Der freche Gärtner. Wie kommt er dazu, mich so zu erschrecken.

»Ähhh, wie bitte? Nein, ich habe hier wohl gestern mein Notizbuch verloren«, sage ich verlegen und tue so, als hätte ich gestern tatsächlich irgendwas vergessen, indem ich mich suchend umschaue, doch er grinst mich nur an.

»Ach so, ich dachte schon, Sie wollten sich Ihre neue Immobilie noch einmal genauer ansehen«, sagt er und steckt sich eine Zigarette an. Er soll lieber schauen, dass er fertig wird mit seiner Arbeit, sonst kann er das Grünzeug heute nicht mehr abladen. Und morgen ist Samstag, da wird in der Mülldeponie sicher nicht gearbeitet, oder? Na, mir kann es ja egal sein.

»Was für ein schöner Abend, finden Sie nicht auch?«, fragt er mich.

»Man kann kaum glauben, dass es gestern noch so kalt und hässlich war. Aber so ist das hier am Bodensee, das Wetter ändert sich von einem Tag auf den anderen«, klärt er mich auf, als sei ich von Gott weiß woher.

»Ja, richtig schön heute«, antworte ich einsilbig und blicke mich immer noch suchend um.
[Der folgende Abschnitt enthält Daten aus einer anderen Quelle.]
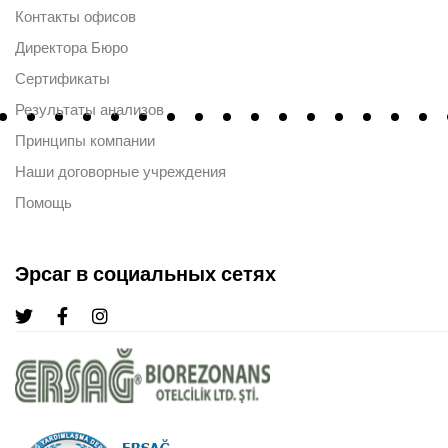
Контакты офисов
Директора Бюро
Сертификаты
Результаты анализов
Принципы компании
Наши договорные учреждения
Помощь
Эрсаг в социальных сетях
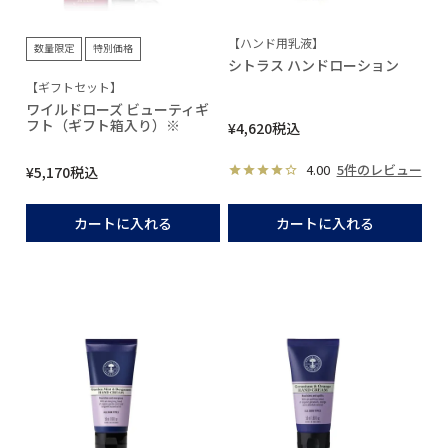
【ハンド用乳液】
数量限定
特別価格
シトラス ハンドローション
【ギフトセット】
ワイルドローズ ビューティギ
フト（ギフト箱入り）※
¥
4,620
税込
4.00
5件のレビュー
¥
5,170
税込
カートに入れる
カートに入れる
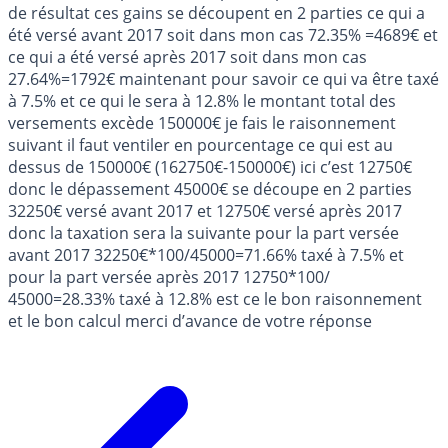
de résultat ces gains se découpent en 2 parties ce qui a
été versé avant 2017 soit dans mon cas 72.35% =4689€ et
ce qui a été versé après 2017 soit dans mon cas
27.64%=1792€ maintenant pour savoir ce qui va être taxé
à 7.5% et ce qui le sera à 12.8% le montant total des
versements excède 150000€ je fais le raisonnement
suivant il faut ventiler en pourcentage ce qui est au
dessus de 150000€ (162750€-150000€) ici c’est 12750€
donc le dépassement 45000€ se découpe en 2 parties
32250€ versé avant 2017 et 12750€ versé après 2017
donc la taxation sera la suivante pour la part versée
avant 2017 32250€*100/45000=71.66% taxé à 7.5% et
pour la part versée après 2017 12750*100/
45000=28.33% taxé à 12.8% est ce le bon raisonnement
et le bon calcul merci d’avance de votre réponse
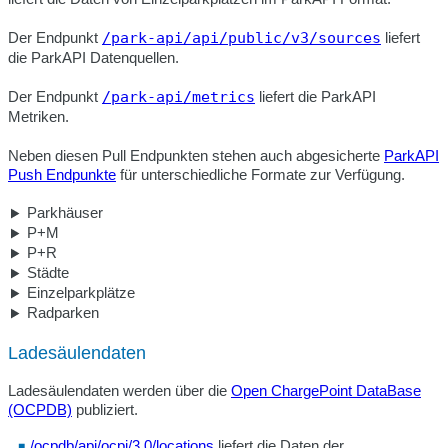
Der Endpunkt
/park-api/api/public/v3/sources
liefert
die ParkAPI Datenquellen.
Der Endpunkt
/park-api/metrics
liefert die ParkAPI
Metriken.
Neben diesen Pull Endpunkten stehen auch abgesicherte
ParkAPI
Push Endpunkte
für unterschiedliche Formate zur Verfügung.
Parkhäuser
P+M
P+R
Städte
Einzelparkplätze
Radparken
Ladesäulendaten
Ladesäulendaten werden über die
Open ChargePoint DataBase
(OCPDB)
publiziert.
/ocpdb/api/ocpi/3.0/locations
liefert die Daten der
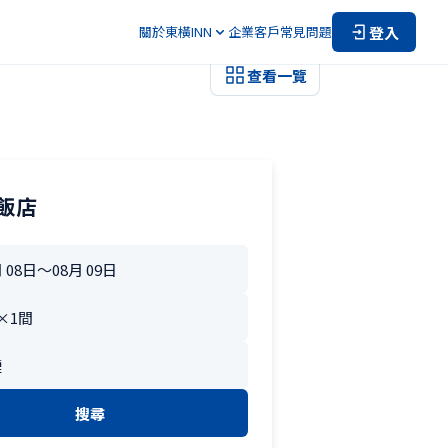
登入
關於東橫INN
企業客戶
常見問題
查看一覽
飯店
搜尋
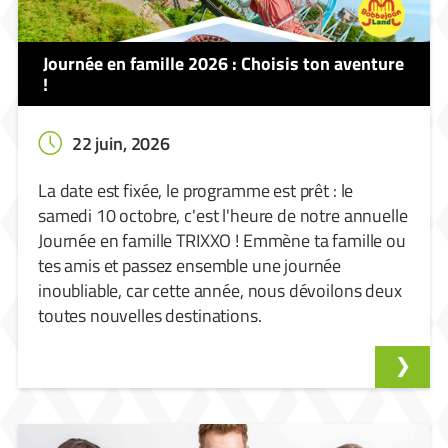
Journée en famille 2026 : Choisis ton aventure
!
22 juin, 2026
La date est fixée, le programme est prêt : le
samedi 10 octobre, c'est l'heure de notre annuelle
Journée en famille TRIXXO ! Emmène ta famille ou
tes amis et passez ensemble une journée
inoubliable, car cette année, nous dévoilons deux
toutes nouvelles destinations.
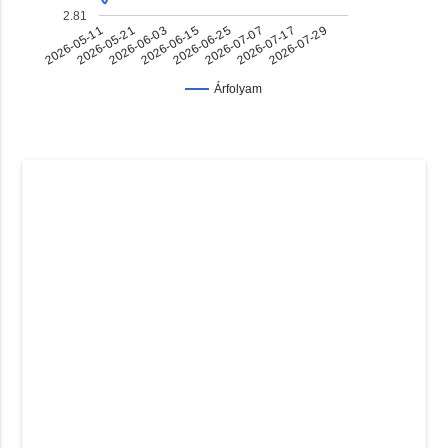
2.81
2026-05-11
2026-05-21
2026-06-03
2026-06-15
2026-06-25
2026-07-07
2026-07-17
2026-07-29
Árfolyam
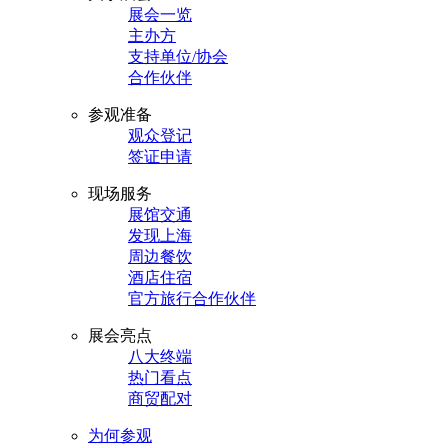
展会一览
主办方
支持单位/协会
合作伙伴
参观准备
观众登记
签证申请
现场服务
展馆交通
发现上海
周边餐饮
酒店住宿
官方旅行合作伙伴
展会亮点
八大终端
热门看点
商贸配对
为何参观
»Also, ich habe den ganzen Tag hier im Garten gearbeitet, aber mir ist kein Notizbuch aufgefallen. Waren Sie denn auch im Haus?«

Nun, das wäre jetzt natürlich die Gelegenheit, mal einen Blick nach drinnen zu werfen, aber ich denke nicht, dass dieser Gartenbau-Dösi einen Schlüssel dafür besitzt.
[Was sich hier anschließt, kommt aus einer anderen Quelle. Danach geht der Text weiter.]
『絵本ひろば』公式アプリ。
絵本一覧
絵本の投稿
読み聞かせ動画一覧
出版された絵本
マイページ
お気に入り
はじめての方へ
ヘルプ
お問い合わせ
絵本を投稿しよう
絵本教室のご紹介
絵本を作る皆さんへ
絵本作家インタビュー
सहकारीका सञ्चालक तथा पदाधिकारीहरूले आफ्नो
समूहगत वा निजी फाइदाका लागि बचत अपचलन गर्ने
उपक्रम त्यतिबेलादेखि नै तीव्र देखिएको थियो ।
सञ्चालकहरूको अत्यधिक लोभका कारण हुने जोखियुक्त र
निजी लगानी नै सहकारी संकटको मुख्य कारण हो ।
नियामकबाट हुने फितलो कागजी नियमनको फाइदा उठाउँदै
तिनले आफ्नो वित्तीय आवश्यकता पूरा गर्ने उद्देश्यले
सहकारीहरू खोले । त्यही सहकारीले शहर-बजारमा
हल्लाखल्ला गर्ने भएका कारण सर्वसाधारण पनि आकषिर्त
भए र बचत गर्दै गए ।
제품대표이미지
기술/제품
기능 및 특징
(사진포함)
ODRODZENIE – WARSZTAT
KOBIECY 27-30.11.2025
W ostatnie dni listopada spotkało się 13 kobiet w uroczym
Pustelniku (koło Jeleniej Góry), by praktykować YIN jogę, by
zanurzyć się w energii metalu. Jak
»Aber ich kann mich gerne noch ein bisschen für Sie umsehen, ich hab hier noch länger zu tun«, sagt er und grinst schon wieder so unwiderstehlich.

»Wenn ich etwas finde, soll ich es Ihnen dann zuschicken? Oder kommen Sie in den nächsten Tagen wieder mal vorbei?«, fragt er.

»Ja, das kann durchaus sein. Also, falls Sie mein Notizbuch finden sollten«, antworte ich, obwohl ich weiß, dass das wirklich unwahrscheinlich ist, »dann legen Sie es doch bitte auf die Terrasse hinter den Blumenkübel, das wäre wirklich sehr nett von Ihnen, vielen Dank. Es ist klein und rot.«

Ich habe das Gefühl, selbst feuerrot zu werden, wahrscheinlich nur wegen der Notizbuch-Lüge oder vielleicht auch wegen seines frechen Grinsens. Er wünscht mir einen schönen Abend, setzt sich in seinen Volvo und fährt los. Ich koste noch einen Moment diese wundervolle Stille und den herrlichen Seeblick aus, dann wird es langsam kühl, und ich schwinge mich wieder auf mein Rad und radle Richtung Überlingen. Zu Hause angekommen, ist Nini schon da und endlich kann ich sie nach Marcus fragen.